A Virgem Maria, mãe do Ressuscitado, nos alcance a perseverança no caminho do amor, da justiça e da paz.
Aparecida-SP,  7 de maio de 2019.

sexta-feira, 3 de maio de 2019

Como escolher padrinhos de batismo para os meus filhos?


O padrinho deve acompanhar o seu afilhado com a presença, com o bom testemunho de cristão

“O santo batismo é o fundamento de toda a vida cristã, o pórtico da vida no Espírito e a porta que abre o acesso aos demais sacramentos. Pelo batismo somos libertados do pecado e regenerados como filhos de Deus, tornamos-nos membros de Cristo, e somos incorporados à Igreja e feitos participantes da sua missão: o batismo é o sacramento da regeneração pela água na Palavra” (CIC § 1213).

Veja o quanto é importante esse sacramento! O batismo torna a pessoa filha de Deus, e ela passa a fazer parte da família de Jesus, que é a Igreja. O batizado se torna um membro ativo, uma testemunha que vive a missão de anunciar Cristo aos povos. Por isso, aqueles que serão escolhidos para acompanharem os batizados, precisam ter algumas características importantes. Não basta ser alguém conhecido, amigo, parente, rico ou “uma pessoa boa, que faz parte da minha história”, pode até trazer as caraterísticas citadas, entretanto, vejamos o que o Código de Direito Canônico diz:
Cân. 872 – Ao batizando, enquanto possível, seja dado um padrinho, a quem cabe acompanhar o batizando adulto na iniciação cristã e, junto com os pais, apresentar ao batismo o batizando criança. Cabe também a ele ajudar que o batizado leve uma vida de acordo com o batismo e cumpra com fidelidade as obrigações inerentes.
Cân. 873 – Admite-se apenas um padrinho ou uma madrinha, ou também um padrinho e uma madrinha.
Cân. 874 – Para que alguém seja admitido para assumir o encargo de padrinho, é necessário que:

1º seja designado pelo próprio batizando, por seus pais ou por quem lhes faz as vezes, ou, na falta deles, pelo próprio pároco ou ministro, e tenha aptidão e intenção de cumprir esse encargo;
2º tenha completado dezesseis anos de idade, a não ser que outra idade tenha sido determinada pelo bispo diocesano ou pareça ao pároco ou ministro que se deva admitir uma exceção por justa causa;
3º seja católico, confirmado (seja crismado), já tenha recebido o sacramento da Eucaristia e leve uma vida de acordo com a fé e o encargo que vai assumir;
4º não se encontre atingido por nenhuma pena canônica legitimamente irrogada ou declarada;
5º não seja pai nem mãe do batizando;
6º quem é batizado e pertence a uma comunidade eclesial não-católica só seja admitido junto com o padrinho católico, e apenas como testemunha do batismo.

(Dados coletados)
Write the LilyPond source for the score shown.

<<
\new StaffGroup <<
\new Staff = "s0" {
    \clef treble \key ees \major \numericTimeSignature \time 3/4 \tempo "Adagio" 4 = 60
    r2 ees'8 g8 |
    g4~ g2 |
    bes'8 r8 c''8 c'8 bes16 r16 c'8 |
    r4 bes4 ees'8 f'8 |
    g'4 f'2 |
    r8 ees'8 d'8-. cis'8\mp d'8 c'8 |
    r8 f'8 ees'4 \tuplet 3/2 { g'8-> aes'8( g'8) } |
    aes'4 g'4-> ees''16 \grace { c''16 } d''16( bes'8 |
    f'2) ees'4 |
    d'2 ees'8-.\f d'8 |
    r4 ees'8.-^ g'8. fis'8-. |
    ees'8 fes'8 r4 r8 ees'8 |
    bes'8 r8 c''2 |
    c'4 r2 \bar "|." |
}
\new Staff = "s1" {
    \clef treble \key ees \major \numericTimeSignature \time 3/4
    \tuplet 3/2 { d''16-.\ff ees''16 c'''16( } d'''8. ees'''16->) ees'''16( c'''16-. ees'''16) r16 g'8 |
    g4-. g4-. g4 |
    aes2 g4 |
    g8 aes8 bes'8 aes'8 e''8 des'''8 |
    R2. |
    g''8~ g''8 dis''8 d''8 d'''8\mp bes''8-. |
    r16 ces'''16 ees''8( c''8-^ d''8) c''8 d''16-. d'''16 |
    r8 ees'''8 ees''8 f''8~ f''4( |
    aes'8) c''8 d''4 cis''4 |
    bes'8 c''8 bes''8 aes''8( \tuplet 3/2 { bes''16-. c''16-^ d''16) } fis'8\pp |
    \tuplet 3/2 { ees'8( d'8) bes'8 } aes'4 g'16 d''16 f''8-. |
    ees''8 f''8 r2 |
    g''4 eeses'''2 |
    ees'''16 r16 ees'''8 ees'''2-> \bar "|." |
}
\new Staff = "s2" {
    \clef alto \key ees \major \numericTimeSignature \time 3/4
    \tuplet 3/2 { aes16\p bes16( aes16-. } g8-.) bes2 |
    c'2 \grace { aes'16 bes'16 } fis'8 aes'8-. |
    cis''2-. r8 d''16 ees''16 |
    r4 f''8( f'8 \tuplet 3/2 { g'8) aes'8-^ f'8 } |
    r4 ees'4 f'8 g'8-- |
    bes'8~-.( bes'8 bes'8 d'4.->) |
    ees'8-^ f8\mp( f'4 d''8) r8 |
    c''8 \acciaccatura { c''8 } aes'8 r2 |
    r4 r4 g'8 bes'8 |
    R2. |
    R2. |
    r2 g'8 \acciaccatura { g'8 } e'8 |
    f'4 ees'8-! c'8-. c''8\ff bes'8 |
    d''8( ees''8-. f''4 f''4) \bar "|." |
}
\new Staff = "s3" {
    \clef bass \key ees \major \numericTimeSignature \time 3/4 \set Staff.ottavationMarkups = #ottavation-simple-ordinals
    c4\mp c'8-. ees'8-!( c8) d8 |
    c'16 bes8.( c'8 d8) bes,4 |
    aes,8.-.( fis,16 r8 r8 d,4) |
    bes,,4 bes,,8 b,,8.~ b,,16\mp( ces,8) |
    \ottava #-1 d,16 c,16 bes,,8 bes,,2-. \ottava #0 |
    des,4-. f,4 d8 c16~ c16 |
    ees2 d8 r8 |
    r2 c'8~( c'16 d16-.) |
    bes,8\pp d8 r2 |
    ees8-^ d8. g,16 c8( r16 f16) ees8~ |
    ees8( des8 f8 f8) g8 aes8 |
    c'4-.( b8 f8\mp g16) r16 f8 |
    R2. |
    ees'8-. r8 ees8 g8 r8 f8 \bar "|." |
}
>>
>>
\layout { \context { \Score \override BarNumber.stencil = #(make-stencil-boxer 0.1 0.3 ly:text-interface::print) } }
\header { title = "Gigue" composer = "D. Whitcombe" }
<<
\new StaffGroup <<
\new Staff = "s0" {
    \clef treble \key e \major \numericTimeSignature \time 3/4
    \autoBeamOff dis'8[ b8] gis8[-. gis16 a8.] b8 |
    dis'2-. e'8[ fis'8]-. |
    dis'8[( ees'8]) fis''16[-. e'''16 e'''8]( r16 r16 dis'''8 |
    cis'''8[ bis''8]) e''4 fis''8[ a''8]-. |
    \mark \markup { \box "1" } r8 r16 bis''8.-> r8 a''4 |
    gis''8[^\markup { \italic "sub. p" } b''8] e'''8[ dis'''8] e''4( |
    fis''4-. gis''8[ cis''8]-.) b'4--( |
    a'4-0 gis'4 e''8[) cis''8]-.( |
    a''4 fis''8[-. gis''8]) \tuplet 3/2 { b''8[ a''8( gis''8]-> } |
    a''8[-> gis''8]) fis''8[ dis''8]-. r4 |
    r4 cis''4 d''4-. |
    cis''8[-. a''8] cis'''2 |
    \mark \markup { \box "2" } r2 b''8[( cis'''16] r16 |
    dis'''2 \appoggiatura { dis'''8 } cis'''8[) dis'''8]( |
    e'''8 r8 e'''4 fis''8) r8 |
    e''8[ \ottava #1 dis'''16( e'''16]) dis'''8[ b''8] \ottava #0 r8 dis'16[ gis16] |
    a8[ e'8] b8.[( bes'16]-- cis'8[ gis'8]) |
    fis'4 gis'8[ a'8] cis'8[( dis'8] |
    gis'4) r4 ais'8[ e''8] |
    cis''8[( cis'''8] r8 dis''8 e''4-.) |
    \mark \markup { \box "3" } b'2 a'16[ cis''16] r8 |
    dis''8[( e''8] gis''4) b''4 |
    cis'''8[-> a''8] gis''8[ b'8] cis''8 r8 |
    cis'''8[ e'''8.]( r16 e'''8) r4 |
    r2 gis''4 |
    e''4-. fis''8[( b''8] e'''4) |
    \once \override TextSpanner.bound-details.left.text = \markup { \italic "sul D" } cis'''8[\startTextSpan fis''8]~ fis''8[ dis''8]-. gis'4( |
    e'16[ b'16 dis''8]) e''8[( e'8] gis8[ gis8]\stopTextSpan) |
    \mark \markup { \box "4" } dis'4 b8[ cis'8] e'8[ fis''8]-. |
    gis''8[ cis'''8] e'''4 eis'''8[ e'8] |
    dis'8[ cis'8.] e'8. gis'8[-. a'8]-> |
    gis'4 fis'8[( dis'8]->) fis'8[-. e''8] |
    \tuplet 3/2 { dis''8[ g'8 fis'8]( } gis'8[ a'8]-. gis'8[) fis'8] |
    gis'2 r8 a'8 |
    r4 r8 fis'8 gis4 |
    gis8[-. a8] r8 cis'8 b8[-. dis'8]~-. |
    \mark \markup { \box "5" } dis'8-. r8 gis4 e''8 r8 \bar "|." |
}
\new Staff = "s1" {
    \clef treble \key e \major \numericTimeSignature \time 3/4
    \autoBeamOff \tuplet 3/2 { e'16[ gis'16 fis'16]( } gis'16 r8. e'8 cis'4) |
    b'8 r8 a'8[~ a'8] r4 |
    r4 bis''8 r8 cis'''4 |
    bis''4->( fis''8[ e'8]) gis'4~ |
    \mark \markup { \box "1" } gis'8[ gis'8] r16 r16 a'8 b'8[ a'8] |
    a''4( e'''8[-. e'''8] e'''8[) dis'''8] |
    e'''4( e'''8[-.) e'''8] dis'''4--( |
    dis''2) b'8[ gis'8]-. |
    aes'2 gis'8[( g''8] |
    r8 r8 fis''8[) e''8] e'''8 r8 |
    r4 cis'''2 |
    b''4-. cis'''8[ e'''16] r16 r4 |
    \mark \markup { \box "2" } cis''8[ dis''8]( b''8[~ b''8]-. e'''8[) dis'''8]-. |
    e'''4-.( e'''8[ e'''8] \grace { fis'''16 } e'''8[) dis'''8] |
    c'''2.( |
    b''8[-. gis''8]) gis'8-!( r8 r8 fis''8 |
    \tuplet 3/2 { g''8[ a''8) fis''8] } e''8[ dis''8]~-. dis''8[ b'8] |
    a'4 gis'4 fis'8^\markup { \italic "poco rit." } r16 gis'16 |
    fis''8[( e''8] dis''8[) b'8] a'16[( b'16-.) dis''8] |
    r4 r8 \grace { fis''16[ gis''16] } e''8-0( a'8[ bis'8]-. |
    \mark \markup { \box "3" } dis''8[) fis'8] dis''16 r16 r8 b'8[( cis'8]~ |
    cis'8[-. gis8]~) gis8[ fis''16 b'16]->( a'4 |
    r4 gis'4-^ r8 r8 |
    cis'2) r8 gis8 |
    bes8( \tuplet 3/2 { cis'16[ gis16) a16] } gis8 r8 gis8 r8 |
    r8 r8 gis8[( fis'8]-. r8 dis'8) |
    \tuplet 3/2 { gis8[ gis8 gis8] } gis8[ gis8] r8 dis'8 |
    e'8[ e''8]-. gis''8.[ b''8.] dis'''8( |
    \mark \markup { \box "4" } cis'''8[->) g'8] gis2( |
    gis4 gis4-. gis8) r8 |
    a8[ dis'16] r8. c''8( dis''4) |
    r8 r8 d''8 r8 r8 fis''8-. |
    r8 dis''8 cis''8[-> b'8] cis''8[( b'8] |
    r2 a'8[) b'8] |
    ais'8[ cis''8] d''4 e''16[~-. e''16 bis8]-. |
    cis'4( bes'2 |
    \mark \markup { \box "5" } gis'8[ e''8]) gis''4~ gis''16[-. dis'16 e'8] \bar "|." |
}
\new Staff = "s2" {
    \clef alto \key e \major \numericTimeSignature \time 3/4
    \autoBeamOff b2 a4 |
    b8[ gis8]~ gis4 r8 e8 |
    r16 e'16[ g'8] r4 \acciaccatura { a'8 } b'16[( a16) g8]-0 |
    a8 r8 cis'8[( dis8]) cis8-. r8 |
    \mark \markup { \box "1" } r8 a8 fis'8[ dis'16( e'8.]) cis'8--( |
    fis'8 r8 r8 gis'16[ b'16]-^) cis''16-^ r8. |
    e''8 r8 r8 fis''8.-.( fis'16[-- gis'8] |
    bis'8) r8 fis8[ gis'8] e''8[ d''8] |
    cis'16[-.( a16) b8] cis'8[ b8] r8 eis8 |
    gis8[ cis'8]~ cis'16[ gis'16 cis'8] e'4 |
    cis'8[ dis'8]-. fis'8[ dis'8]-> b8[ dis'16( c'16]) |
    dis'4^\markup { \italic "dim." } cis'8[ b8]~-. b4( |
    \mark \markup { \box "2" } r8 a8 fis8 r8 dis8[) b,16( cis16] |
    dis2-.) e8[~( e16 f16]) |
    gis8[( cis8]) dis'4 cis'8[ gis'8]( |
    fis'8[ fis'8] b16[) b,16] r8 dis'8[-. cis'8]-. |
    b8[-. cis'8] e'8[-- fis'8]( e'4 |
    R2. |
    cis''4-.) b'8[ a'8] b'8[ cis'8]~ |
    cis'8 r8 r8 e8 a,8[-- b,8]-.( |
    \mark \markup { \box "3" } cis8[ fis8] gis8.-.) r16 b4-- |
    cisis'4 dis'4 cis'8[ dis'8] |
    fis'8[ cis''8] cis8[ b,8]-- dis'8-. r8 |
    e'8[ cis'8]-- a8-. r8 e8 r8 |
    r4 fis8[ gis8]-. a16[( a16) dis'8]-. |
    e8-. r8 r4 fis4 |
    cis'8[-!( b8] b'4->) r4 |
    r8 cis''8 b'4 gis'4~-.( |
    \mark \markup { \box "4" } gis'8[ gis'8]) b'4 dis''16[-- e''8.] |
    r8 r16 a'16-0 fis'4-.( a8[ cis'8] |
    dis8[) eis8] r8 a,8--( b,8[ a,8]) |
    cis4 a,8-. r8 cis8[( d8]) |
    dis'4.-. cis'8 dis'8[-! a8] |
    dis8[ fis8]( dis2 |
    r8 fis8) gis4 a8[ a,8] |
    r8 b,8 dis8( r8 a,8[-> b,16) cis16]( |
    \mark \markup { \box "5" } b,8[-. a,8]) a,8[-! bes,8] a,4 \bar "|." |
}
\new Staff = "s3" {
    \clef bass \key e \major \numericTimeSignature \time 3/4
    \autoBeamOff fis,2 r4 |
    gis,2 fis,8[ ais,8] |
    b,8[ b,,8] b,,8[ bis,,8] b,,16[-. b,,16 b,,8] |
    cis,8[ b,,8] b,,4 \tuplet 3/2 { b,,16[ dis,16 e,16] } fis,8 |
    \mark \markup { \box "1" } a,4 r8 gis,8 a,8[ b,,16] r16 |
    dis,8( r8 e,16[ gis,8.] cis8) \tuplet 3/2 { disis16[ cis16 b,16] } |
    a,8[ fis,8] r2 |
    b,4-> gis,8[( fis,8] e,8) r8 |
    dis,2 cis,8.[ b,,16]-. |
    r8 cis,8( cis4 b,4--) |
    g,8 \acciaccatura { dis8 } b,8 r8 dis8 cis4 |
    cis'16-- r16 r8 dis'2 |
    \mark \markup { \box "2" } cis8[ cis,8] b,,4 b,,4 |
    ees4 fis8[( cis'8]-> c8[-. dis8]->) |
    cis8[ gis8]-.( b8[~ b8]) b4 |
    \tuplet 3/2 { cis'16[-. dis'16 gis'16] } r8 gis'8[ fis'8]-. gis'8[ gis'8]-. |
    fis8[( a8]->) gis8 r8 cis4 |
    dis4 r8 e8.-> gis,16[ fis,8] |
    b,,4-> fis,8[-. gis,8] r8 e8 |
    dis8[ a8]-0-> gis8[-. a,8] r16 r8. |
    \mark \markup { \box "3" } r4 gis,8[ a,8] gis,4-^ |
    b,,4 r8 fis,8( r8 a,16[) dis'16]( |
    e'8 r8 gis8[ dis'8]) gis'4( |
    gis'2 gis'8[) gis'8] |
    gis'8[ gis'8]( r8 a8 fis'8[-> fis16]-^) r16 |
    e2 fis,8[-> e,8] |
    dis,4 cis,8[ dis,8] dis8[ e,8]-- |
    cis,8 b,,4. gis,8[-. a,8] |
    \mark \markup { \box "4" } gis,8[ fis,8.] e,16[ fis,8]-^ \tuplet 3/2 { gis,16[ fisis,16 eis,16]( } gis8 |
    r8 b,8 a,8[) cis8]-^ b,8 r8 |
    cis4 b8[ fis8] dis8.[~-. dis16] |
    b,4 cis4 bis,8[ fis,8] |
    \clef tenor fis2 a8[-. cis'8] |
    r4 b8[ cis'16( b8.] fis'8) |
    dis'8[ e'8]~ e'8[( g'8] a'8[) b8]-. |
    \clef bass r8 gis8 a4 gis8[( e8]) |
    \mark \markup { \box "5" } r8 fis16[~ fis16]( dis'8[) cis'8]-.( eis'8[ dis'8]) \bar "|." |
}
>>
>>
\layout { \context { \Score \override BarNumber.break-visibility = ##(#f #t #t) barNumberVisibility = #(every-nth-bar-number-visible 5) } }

◆ **Descrição do exercício**
No texto sobre a escolha de padrinhos de batismo, quantos padrinhos o Cân. 873 permite?

◆ **Resposta escrita**
Só um padrinho ou uma madrinha, ou então um padrinho e uma madrinha.